What today’s household income figures tell us about 2016-17

Published on Incomes and Inequality

The best results can take time. We already have data for what happened to employment, prices and earnings in early 2018, but for a detailed look at household incomes the latest official data – out today – is for 2016-17. What does this release tell us about living standards, poverty and inequality back when The Donald first became President Trump and Article 50 was yet to be triggered?

1) Typical incomes grew healthily in 2016-17

Today’s ‘HBAI’ results show that real median household disposable income was 1.9 per cent higher in 2016-17 than in 2015-16. This is broadly in line with results from a separate ONS survey published earlier this year, showing growth of 2.3 per cent.

This strong real growth can partly be attributed to the fact that prices in the financial year as a whole were only 1.1 per cent higher than in 2015-16 (compare that to a recent inflation high of 3.1 per cent). Thanks to this low inflation and rising employment, 2016-17 can be seen as part of a ‘mini-boom’ for typical incomes, even though inflation rose over the course of the year itself.

Source: HBAI

2) Child poverty continues to fall in absolute terms and rise in relative terms

Due to the size of the survey on which this data is based, few of today’s statistics are considered significant when looking at single year to year changes, but they are important when seen as part of continued trends.

For instance, thanks to growing incomes child poverty in absolute terms (the proportion below a fixed real-terms income threshold) has fallen again.

But incomes at the bottom did not grow as fast as typical incomes, and as a result relative child poverty (the proportion below 60 per cent of median income) has risen for the fifth year in a row, from a low point in 2011-12.


Note: 2016-17 values shown here are estimates based on rounded changes since 2015-16. They represent the smallest changes that are consistent with the DWP figures. When more detailed data becomes available, relative poverty could turn out to have risen slightly further in 2016-17 than shown here and absolute poverty to have fallen slightly further. GB before 2002-03.
Source: HBAI and IFS

3) Inequality has been broadly flat since the financial crisis, but remains high

Although the change is not considered significant, inequality in the latest stats was lower in 2016-17 than in 2015-16, whether looking at incomes before housing costs have been deducted or after. The broad picture (on both measures) is one of fairly flat inequality between 2010-11 and 2016-17, though the Chancellor clearly remains wide of the mark with his earlier statement that “income inequality is at its lowest level in 30 years”.

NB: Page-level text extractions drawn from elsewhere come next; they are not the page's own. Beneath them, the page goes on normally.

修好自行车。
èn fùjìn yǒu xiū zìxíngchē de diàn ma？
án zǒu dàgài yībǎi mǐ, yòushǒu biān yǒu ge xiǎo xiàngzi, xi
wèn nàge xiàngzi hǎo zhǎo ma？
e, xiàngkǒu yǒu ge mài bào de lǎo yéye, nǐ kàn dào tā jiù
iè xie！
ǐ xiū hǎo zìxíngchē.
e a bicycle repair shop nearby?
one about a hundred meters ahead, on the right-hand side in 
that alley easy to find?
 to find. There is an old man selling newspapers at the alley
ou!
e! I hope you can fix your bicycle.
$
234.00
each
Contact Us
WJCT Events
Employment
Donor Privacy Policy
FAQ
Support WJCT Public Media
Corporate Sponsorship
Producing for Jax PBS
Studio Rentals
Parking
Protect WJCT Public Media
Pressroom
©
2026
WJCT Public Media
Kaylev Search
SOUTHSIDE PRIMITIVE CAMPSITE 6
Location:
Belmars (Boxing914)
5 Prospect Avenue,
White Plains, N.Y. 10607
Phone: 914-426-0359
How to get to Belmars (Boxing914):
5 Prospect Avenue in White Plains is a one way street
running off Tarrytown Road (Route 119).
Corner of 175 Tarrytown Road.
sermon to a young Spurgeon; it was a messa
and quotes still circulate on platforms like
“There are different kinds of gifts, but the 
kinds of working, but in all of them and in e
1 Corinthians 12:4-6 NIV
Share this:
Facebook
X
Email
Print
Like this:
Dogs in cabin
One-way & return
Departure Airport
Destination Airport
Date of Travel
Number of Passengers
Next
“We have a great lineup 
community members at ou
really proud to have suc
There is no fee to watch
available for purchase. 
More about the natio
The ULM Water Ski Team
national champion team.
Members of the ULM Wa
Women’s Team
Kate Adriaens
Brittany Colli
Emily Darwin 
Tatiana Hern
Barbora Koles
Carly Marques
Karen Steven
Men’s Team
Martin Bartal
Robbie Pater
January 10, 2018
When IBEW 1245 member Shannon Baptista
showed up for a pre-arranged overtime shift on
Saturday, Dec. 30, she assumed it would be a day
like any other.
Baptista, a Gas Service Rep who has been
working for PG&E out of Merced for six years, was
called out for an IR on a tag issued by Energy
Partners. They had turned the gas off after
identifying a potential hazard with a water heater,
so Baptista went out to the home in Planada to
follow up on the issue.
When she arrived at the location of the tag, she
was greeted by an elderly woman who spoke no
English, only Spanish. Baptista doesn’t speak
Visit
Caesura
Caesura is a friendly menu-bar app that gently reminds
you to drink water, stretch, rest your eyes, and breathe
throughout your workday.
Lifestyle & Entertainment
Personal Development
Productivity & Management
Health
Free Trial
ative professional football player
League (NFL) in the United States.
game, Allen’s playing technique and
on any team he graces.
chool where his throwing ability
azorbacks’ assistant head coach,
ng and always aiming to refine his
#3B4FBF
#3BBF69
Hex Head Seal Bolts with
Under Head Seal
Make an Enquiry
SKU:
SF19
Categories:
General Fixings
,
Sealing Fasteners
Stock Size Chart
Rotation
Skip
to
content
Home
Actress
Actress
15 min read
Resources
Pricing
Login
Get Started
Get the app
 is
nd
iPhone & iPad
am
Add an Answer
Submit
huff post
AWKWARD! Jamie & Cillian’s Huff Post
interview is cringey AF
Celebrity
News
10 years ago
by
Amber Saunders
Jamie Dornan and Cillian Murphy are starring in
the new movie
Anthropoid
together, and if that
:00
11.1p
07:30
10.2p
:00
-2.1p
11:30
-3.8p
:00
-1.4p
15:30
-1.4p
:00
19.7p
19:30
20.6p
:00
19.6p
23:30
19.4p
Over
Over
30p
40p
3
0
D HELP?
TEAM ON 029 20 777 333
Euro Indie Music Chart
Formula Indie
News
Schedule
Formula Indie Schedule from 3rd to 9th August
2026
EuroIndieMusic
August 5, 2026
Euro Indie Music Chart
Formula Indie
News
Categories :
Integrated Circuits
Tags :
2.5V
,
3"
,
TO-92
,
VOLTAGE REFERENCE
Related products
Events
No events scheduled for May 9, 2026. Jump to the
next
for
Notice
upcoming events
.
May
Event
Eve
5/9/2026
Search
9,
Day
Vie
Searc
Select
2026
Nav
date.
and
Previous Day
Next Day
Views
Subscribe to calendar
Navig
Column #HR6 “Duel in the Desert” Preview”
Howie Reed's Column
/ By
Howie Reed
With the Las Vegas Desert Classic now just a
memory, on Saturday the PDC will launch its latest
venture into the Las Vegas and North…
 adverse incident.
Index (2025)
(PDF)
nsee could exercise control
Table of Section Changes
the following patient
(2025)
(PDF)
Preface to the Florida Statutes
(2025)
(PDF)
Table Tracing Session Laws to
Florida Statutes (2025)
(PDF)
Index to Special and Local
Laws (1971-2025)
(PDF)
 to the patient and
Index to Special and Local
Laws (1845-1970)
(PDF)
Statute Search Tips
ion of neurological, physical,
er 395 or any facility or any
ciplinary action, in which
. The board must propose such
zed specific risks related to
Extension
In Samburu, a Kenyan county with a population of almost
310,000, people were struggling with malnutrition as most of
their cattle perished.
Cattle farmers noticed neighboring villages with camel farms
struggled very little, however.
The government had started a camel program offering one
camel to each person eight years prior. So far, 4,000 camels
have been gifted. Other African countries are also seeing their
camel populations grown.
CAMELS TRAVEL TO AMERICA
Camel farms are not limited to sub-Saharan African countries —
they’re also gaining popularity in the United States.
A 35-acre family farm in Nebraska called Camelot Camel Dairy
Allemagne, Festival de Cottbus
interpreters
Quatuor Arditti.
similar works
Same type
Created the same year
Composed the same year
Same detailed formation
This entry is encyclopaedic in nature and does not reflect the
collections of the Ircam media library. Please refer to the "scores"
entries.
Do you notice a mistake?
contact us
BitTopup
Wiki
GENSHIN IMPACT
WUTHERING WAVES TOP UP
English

Note: Values for 2016-17 are rounded.
Source: RF analysis of HBAI and IFS

4) The data needs further improvement

As we’ve said before, the HBAI statistics are currently the best resource we have for keeping track of household incomes. One advantage of these statistics is that they adjust the data of the highest income people to correct for known underestimation of their incomes. But we have also noted that this adjustment – while far better than nothing – also has its flaws. Due to the delay in filing and processing tax returns, in today’s 2016-17 results the incomes of the richest are in fact projections – based on outturn tax data from 2014-15 and various OBR estimates from March 2017 (two fiscal forecasts ago). This is not ideal.

We know top incomes were boosted in 2015-16 by people’s efforts to take dividends before an April 2016 dividend tax rise: and conversely their incomes in 2016-17 were somewhat depressed. This has a big effect on inequality and income figures for both 2015-16 and 2016-17 – in fact, today’s figures suggest that mean (rather than median) income fell by 0.8 per cent in 2016-17. However, neither year’s HBAI results are based on outturn tax data. And more recent estimates from the OBR suggest that self-assessed incomes (including dividends) performed better in 2016-17 than it had forecast in March 2017.

There is a trade-off between the timeliness and accuracy of data, so it’s understandable that even the best household income statistics are based partly on out-of-date projections. But, less justifiably, there are no plans to ever revise these top income figures once full tax data becomes available. And previous academic work has shown that this lack of revision has important implications for the accuracy of some results.

At the other end of the distribution, we also know that a lot of benefit and tax credit income is missing from the survey data – meaning that many people’s incomes are underestimated. Given these known problems at both ends of the income spectrum, the DWP and ONS should be looking to use the government’s own tax and benefit records to further improve their household income statistics over the next few years.

5) Income prospects for 2017-18 and beyond don’t look so good

On the whole, 2016-17 was part of a much-needed mini-boom for real household incomes. Unfortunately, everything we know from other economic statistics – including our detailed income modelling – suggests it was also the end of it. In 2017-18, average real wages fell and high inflation slashed the value of working-age benefits. And with most of the benefit cuts announced in 2015 still to bite, the living standards outlook for lower income working-age households remains weak.

Just as the political landscape has changed a lot since 2016-17, so too has the pace and distribution of living standards improvements.